The recent passing of Ruth Bader Ginsburg, Associate Justice of the Supreme Court, caused me to take a step back and reflect on her career as a mammoth figure in American Jurisprudence.
I have known her as a member of the Supreme Court since I was a teenager. Her career as an appellate judge for the United States Court of Appeals for the District of Columbia Circuit in Washington, D.C. began when I was six months old. I was less familiar with her career as a lawyer and with her death came the opportunity to remember and study her amazing career as a lawyer, an appellate judge, and justice.
Ginsburg’s Commitment to Gender Equality
In her career as a lawyer and advocate, Ginsburg probably did more for gender equality under the law than any other single person in American history. She fought institutional inequality with determination, great legal skill, and most amazingly to me, courage, personal resilience, and strength.
I cannot imagine the strength it took to make it your life’s work to get up daily to change both a legal and social structure that was stacked against you. She did it. Her fight for gender equality as a practicing lawyer culminated in the 1970s when she argued six cases in front of the Supreme Court, winning five of them. All were gender equality cases.
Maybe it was her plan all along to fight for gender equality. Or, maybe events in her own life inspired her to do so. One story that I have heard on TV and read multiple times highlights the inequality she herself faced and how amazing her determination was.
In 1956, Ginsburg was one of nine women out of a class of about 500 men enrolled at Harvard Law School, attending classes while also caring for her newborn baby and husband, who was being treated for cancer. Allegedly, the dean of Harvard Law invited all nine female law students to his home for dinner and asked them collectively what they were doing at Harvard Law School, taking the place of a man?
If that were not personally trying enough, Ginsburg moved to New York during law school when her husband took a job there and transferred to Columbia Law School. Despite graduating first in her class from Columbia, she reportedly had difficulty finding employment because of her gender.
Amid this systemic oppression, Ginsburg persevered and had one of the most incredible legal careers in history. It is personally inspiring and motivating, in these difficult times, to reflect on the personal and professional obstacles that this great woman overcame while making the country a better place. That is what is so amazing to me. She did not just overcome the odds and become greatly successful personally, which she did. She became personally successful using her career to make the law better for everyone.
She made the law work for those women who were previously treated unequally under the law. She continued to do so as an appellate judge and on the Supreme Court.
A Singularly Inspiring Legal Career
I encourage everyone to spend a few moments reading about her career. From her spirited dissents as a Justice on the Supreme Court to her artful and skillful oral arguments in front of that court while a lawyer in the 1970s, it is all inspiring.
But for me personally, what is the most impactful is thinking about the unequal, oppressive landscape under which she accomplished all of it. I wish I could say if in her shoes, I would have the same personal determination and passion to wake up each day and fight that fight. I think I know the answer, and that is why there is and will be only one Ruth Bader Ginsburg.

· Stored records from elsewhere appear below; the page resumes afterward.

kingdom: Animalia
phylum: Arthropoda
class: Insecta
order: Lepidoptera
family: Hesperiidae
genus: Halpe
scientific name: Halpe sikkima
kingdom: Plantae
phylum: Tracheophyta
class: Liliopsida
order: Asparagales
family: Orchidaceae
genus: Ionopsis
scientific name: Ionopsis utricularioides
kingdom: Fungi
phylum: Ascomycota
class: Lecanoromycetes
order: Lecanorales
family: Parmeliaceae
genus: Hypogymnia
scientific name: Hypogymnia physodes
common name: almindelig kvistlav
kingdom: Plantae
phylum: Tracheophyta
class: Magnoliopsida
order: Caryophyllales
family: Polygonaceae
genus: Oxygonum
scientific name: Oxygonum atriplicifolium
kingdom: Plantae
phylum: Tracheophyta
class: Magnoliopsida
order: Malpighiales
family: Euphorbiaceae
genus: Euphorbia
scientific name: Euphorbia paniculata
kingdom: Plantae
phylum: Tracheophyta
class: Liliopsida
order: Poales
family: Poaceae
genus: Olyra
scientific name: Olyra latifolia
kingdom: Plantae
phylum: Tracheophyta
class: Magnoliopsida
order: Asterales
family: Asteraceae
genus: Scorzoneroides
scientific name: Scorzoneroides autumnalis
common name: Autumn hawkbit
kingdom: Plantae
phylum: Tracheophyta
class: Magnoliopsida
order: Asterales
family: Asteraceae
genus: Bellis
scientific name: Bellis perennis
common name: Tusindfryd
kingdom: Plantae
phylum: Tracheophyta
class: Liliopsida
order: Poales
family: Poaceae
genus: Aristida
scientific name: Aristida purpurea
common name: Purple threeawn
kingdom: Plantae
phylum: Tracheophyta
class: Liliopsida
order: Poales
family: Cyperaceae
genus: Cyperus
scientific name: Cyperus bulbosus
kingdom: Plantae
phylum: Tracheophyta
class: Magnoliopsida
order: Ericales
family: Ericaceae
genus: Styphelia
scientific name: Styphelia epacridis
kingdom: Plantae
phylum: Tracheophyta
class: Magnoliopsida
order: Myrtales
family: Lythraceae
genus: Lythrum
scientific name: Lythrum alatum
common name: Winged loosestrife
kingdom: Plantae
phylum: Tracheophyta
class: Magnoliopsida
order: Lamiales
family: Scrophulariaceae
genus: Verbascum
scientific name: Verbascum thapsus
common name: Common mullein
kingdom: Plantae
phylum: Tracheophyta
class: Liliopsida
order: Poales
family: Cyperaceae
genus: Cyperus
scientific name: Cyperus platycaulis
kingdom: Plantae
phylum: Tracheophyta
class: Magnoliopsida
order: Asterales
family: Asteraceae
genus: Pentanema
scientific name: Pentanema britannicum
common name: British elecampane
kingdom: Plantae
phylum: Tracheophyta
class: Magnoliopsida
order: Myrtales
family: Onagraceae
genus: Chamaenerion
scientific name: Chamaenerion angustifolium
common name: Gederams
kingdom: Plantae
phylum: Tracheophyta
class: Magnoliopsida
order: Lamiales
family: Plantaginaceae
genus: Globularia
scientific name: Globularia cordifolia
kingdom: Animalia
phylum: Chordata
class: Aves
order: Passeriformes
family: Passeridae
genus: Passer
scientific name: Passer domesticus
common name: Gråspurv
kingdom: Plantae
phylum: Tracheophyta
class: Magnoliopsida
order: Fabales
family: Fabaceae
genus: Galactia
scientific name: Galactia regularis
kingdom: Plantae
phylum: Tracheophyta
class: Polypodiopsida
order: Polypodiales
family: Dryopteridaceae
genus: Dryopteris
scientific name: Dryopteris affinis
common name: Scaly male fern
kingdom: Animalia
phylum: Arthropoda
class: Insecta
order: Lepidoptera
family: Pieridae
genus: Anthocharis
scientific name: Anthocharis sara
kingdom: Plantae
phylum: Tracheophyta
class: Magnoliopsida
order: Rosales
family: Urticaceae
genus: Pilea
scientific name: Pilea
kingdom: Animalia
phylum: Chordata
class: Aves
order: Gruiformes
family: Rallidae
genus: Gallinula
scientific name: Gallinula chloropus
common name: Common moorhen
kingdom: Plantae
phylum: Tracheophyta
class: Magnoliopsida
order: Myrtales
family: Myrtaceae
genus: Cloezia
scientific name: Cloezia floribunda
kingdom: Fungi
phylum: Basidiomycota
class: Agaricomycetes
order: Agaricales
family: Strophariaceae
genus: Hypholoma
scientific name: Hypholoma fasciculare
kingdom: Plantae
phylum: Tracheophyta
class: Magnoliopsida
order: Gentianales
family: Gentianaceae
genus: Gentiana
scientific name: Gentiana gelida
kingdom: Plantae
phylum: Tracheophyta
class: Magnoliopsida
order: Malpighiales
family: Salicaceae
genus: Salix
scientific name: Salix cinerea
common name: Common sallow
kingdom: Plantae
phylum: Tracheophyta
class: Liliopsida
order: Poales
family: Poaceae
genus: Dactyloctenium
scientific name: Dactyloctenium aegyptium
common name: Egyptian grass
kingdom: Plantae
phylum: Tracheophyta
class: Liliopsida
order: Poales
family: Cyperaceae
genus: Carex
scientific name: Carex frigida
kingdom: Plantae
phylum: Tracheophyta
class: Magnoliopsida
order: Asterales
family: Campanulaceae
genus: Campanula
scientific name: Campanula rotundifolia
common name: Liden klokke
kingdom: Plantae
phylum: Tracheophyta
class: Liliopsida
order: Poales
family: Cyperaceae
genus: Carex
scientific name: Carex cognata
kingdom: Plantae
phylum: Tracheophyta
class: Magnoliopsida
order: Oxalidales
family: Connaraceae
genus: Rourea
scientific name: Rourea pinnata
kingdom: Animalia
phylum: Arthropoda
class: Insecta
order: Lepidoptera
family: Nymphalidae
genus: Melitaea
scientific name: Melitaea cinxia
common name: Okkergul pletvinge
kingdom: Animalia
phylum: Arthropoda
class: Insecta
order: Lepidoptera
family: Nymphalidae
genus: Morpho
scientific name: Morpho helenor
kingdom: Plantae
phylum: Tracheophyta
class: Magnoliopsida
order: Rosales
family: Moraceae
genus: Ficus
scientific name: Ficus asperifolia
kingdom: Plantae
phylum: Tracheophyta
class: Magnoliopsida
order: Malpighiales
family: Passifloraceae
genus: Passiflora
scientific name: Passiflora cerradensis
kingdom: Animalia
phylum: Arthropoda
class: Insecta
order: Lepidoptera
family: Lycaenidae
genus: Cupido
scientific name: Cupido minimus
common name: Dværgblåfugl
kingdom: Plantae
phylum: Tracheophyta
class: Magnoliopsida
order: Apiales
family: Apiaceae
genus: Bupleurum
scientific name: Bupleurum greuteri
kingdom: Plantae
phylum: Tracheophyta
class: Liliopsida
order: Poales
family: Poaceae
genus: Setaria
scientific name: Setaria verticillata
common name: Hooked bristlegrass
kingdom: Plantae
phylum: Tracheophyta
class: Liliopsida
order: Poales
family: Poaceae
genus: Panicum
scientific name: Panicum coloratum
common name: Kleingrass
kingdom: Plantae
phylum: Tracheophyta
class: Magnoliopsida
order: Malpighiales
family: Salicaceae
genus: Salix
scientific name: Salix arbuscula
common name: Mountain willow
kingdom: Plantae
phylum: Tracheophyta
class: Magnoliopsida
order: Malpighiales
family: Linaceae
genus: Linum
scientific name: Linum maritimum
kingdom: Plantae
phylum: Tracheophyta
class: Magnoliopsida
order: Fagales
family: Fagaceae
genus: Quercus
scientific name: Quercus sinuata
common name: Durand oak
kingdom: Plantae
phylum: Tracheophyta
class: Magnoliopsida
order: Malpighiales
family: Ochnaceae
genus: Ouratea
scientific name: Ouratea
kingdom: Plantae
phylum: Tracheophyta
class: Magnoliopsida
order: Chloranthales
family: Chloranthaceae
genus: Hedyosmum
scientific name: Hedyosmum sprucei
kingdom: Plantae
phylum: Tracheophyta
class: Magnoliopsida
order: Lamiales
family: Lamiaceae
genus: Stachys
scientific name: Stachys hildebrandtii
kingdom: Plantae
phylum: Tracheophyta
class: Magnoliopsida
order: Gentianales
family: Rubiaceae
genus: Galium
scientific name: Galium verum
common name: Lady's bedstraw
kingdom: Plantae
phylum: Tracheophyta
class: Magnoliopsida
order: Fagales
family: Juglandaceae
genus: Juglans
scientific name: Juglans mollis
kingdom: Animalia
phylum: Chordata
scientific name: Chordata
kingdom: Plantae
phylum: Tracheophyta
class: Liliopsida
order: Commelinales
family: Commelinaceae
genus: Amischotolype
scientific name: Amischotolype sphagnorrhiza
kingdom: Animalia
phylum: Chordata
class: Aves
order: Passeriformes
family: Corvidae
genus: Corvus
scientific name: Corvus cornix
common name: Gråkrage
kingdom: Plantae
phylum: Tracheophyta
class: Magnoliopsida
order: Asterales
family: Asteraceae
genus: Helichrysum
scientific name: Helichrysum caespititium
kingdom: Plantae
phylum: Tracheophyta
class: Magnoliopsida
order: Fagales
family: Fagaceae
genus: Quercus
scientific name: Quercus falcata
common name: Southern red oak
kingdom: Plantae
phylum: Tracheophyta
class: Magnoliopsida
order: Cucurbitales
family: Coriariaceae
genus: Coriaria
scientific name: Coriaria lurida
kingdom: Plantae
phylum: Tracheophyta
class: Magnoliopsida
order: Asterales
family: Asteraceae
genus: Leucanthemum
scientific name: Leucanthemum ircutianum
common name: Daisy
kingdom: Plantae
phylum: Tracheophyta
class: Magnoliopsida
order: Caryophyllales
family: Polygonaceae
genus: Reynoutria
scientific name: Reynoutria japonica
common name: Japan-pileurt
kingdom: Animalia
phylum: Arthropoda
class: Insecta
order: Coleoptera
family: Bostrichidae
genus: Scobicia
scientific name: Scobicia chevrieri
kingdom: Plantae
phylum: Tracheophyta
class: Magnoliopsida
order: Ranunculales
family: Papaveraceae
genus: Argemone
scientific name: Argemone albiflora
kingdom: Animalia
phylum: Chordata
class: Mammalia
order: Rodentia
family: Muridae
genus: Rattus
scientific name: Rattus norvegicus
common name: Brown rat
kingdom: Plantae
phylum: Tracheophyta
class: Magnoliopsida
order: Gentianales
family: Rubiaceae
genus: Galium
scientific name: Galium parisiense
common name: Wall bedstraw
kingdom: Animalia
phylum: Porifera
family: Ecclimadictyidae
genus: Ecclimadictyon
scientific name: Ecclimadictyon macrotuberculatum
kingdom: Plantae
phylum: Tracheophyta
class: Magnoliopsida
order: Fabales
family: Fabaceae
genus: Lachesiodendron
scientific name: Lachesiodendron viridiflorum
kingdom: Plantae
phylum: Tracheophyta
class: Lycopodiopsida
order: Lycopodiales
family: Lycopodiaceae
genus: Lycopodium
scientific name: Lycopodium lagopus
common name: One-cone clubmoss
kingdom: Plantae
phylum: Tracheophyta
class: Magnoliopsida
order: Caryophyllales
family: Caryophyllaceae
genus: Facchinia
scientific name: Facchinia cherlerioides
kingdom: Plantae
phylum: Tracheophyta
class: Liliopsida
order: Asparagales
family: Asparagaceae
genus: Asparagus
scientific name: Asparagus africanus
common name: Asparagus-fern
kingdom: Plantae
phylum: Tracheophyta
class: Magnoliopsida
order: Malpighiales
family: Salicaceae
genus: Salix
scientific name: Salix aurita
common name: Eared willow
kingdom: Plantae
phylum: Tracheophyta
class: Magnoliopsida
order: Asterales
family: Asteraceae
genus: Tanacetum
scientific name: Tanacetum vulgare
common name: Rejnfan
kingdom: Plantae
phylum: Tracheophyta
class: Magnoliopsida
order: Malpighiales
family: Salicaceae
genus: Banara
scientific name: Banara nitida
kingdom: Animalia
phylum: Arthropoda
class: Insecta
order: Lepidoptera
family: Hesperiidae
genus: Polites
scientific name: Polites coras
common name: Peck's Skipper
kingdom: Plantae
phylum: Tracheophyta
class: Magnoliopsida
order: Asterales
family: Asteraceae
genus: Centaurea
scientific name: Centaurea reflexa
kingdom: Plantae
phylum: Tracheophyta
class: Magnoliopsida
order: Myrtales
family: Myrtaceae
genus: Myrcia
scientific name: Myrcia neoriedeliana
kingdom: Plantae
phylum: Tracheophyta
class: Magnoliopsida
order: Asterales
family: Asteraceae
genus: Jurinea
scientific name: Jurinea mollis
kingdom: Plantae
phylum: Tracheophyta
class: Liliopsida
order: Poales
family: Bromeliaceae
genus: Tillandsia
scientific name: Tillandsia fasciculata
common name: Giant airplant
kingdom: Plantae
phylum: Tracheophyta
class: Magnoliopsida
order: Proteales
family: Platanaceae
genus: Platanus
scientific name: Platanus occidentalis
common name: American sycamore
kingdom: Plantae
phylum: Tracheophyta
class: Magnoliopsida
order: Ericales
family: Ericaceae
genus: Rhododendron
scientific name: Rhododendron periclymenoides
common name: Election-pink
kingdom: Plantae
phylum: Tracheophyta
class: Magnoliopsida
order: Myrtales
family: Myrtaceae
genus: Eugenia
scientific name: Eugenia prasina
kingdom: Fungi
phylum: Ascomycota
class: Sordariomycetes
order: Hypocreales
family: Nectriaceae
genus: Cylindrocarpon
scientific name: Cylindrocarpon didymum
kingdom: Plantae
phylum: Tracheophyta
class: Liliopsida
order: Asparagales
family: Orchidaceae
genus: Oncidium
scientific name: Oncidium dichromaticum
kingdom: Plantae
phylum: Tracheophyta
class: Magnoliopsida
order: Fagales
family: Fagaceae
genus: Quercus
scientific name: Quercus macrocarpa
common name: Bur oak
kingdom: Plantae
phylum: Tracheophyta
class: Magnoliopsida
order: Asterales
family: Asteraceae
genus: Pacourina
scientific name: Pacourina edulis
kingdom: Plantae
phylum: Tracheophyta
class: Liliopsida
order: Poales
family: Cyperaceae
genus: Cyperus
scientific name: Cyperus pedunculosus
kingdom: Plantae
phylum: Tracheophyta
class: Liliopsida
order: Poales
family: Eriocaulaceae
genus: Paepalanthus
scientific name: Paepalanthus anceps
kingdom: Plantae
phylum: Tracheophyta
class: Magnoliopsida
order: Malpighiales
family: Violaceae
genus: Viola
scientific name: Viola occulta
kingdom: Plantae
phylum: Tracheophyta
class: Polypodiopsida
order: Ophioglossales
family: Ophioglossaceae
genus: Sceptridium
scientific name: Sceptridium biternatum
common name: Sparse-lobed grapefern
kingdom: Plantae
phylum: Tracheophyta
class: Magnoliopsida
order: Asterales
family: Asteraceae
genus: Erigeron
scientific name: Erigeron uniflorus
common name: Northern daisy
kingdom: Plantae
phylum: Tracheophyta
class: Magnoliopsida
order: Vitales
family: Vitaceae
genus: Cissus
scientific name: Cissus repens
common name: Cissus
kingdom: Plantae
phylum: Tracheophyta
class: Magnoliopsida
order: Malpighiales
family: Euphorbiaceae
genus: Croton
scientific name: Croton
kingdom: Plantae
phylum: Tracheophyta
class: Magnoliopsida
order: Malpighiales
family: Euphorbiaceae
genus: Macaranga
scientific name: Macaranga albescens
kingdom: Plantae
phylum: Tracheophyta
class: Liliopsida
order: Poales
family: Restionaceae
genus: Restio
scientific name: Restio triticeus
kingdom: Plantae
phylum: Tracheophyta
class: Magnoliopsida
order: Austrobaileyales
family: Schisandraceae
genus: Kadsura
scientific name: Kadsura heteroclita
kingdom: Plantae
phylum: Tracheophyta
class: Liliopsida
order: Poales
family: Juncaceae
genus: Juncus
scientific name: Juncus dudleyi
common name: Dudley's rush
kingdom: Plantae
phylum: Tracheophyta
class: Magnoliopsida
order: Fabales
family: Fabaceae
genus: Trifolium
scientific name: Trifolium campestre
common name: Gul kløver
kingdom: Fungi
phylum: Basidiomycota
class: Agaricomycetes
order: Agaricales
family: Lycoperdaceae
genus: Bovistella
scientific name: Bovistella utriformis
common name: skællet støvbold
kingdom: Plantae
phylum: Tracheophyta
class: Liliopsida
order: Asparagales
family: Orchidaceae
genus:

I attempt to relate this to my own legal career. Although it is a different type of struggle, it likewise takes a lot of courage and intestinal fortitude to be a whistleblower. To come forward at great personal and professional risk. To fight against institutional behavior that is both wrong and is extremely difficult to stop and to prevent. As a whistleblower lawyer, I see it daily. To represent these folks is greatly rewarding, but it is also extremely challenging.
The False Claims Act is a remarkable legislative tool to fight government fraud. But those on the other side who want to see the statute stripped of its power have a great deal more resources than individual whistleblowers and those who advocate for them. It can, at times, be a frustrating and demoralizing realization that the fight does not seem fair.
But I hope on those days when in my own career, the odds don’t seem great and a loss seems imminent, that I can summon a shred of the courage RBG had to persevere.
“Fight for the things that you care about, but do it in a way that will lead others to join you.” – Ruth Bader Ginsburg.